Wealth hit by later life cohabiting

Wealth hit by later life cohabiting

People over pension age are the fastest growing group of cohabitees, according to new analysis by Royal London. 

However, many may be missing out on tax breaks and state pension rights which are only available to those who are legally married.

Data for England and Wales for the period 2002-2015 shows that the proportion of adults who were cohabiting rose by about one third over the period from 7.5% to 10%.  But the proportion of people over state pension age who were cohabiting tripled over the same period.  The rate for those aged 65-69 rose from 1.5% to 4.5%, and the rate for those aged 70 and over rose from 0.7% to 2.3%, as shown:

Over 300,000 people aged over 65 are living together as part of an unmarried couple. The vast majority of these have previously been married but the marriage ended in divorce or in widowhood and they have chosen not to marry again.

Despite this growing social trend, the tax and benefits system is still largely based around the assumption that the world is divided into two sorts of people: single people living alone or married people living together. Many tax and benefit rules do not recognise cohabitation and thereby treat cohabiting couples as second class citizens.   The report highlights three areas of particular relevance to older cohabiting couples:

Inheritance tax (IHT):
Members of married couples enjoy significant inheritance tax benefits over their cohabiting counterparts. They can pass their wealth to the surviving spouse free of inheritance tax and they can also transfer any unused portion of their inheritance tax threshold to their spouse. Neither of these options is available to cohabiting couples. In addition, married couples can also transfer any unused portion of the new residential nil rate band, designed to help families pass their home to direct descendants in a tax efficient manner, to one another on death. When the residential nil rate band is fully in force in 2020 it will be worth up to £350,000 to the surviving spouse in a married couple. The surviving cohabiting partner only has their £175,000 residential nil rate band. Based on an IHT rate of 40%, being excluded from this scheme puts cohabiting couples at a £70,000 disadvantage.

Income tax:
There are two special tax allowances for married couples only;  the old Married Couples Allowance applies only to the oldest married couples and is worth up to £844 per year;  and a new Marriage Allowance introduced in April 2015 and is worth £230 per year in 2017/18. A cohabiting couple who missed out on the Marriage Allowance in each of the three years since it was introduced would lose a total of £662;  if an estimated 75,000 taxpaying cohabiting couples have missed out to this level, the total loss would be around £50 million.

State pension:
Most of today’s pensioners reached pension age before 6th April 2016 under the old state pension system; under the old system, there were extensive rights to derive an improved state pension following the death of a spouse; but these rights do not apply to cohabiting couples; an older married woman could easily see her state pension boosted by around £2,500 per year following the death of her husband, but a cohabiting partner would miss out.

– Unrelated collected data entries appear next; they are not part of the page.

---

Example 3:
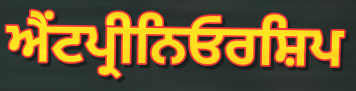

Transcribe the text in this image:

ਐਂਟਪ੍ਰੀਨਿਓਰਸ਼ਿਪ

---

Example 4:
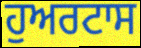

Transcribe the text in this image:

ਹੁਅਰਟਾਸ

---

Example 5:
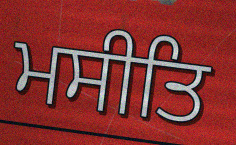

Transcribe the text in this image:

ਮਸੀਤਿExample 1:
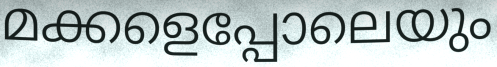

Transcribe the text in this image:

മക്കളെപ്പോലെയും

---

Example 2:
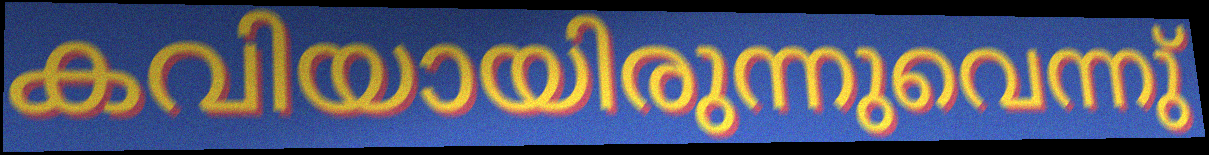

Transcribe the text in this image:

കവിയായിരുന്നുവെന്നു്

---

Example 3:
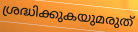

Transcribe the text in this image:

ശ്രദ്ധിക്കുകയുമരുത്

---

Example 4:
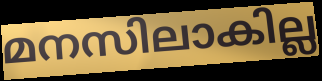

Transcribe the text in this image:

മനസിലാകില്ല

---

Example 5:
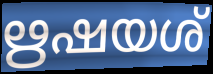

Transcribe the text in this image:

ഋഷയശ്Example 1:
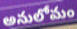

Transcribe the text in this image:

అనులోమం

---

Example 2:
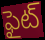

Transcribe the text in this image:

ఫైట్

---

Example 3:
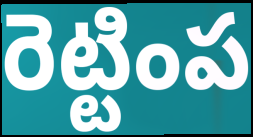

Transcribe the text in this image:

రెట్టింప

Helen Morrissey, personal finance spokesperson at Royal London, said: “With each passing year more and more people are choosing to live together as couples, and it is amongst those over pension age where the growth has been the most dramatic. But individuals need to be aware that there are many tax breaks and state pension advantages which apply only to married couples.

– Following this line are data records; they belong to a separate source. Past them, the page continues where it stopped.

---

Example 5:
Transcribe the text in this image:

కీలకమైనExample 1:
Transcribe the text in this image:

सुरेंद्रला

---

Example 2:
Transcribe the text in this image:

“For example, the family of a cohabiting couple could face an extra £70,000 inheritance tax bill compared with the heirs of a married couple. Similarly, cohabiting couples are excluded from income tax breaks worth hundreds of pounds a year and from the rights to inherit a state pension when one partner dies.

“We hope that this research will help those who are living together as couples to gain a better understanding of their financial position. But we also want the government to review whether the tax and benefit system needs to be updated to reflect the world in which we now live, not the world of the 1940s.”